Collection entries

* * * *

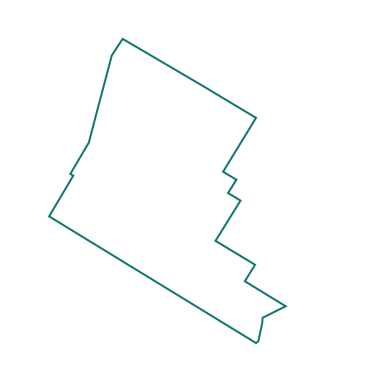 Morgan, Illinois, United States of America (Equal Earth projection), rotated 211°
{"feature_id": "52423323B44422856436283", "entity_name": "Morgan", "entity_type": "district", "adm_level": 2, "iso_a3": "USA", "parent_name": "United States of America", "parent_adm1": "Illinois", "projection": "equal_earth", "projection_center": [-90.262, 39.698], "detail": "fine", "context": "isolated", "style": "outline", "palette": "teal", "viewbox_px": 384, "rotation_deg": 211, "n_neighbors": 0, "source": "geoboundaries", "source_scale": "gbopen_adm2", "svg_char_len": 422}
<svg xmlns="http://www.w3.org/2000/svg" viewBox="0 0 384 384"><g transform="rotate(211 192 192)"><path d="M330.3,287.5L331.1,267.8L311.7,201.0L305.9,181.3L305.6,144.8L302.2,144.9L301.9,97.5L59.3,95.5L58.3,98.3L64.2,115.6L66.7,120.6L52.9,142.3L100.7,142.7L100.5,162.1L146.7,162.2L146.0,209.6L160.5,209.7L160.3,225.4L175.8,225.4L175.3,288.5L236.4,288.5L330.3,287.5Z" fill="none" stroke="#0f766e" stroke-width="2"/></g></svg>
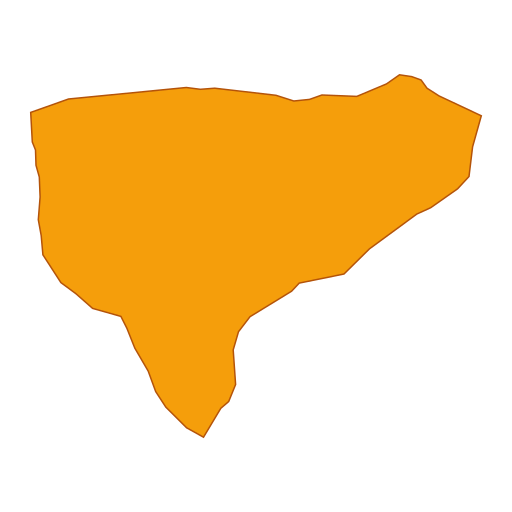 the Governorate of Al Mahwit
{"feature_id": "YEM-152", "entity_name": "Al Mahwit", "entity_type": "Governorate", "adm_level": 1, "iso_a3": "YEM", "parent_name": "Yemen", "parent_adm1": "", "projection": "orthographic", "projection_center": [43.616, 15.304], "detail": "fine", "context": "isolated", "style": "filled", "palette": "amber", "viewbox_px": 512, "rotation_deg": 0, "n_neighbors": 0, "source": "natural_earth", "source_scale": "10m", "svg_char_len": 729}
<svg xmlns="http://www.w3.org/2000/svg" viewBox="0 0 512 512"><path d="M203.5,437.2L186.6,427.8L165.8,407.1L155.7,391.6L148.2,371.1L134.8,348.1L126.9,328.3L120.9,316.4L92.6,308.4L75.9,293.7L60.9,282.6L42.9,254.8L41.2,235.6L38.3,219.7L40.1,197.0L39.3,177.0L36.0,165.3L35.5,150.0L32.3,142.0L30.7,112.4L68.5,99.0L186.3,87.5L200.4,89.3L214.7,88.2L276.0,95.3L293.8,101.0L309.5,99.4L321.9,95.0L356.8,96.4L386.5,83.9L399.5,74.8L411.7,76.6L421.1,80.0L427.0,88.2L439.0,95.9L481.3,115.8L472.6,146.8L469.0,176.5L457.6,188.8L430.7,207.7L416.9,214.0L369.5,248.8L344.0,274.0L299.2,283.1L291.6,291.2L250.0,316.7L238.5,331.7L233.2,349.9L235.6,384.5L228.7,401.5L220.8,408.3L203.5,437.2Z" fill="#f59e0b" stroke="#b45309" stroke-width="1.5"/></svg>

* * * *

Instruction: Pull out every line in the records above that contains the string "palette".

Answer below:
{"feature_id": "52423323B44422856436283", "entity_name": "Morgan", "entity_type": "district", "adm_level": 2, "iso_a3": "USA", "parent_name": "United States of America", "parent_adm1": "Illinois", "projection": "equal_earth", "projection_center": [-90.262, 39.698], "detail": "fine", "context": "isolated", "style": "outline", "palette": "teal", "viewbox_px": 384, "rotation_deg": 211, "n_neighbors": 0, "source": "geoboundaries", "source_scale": "gbopen_adm2", "svg_char_len": 422}
{"feature_id": "YEM-152", "entity_name": "Al Mahwit", "entity_type": "Governorate", "adm_level": 1, "iso_a3": "YEM", "parent_name": "Yemen", "parent_adm1": "", "projection": "orthographic", "projection_center": [43.616, 15.304], "detail": "fine", "context": "isolated", "style": "filled", "palette": "amber", "viewbox_px": 512, "rotation_deg": 0, "n_neighbors": 0, "source": "natural_earth", "source_scale": "10m", "svg_char_len": 729}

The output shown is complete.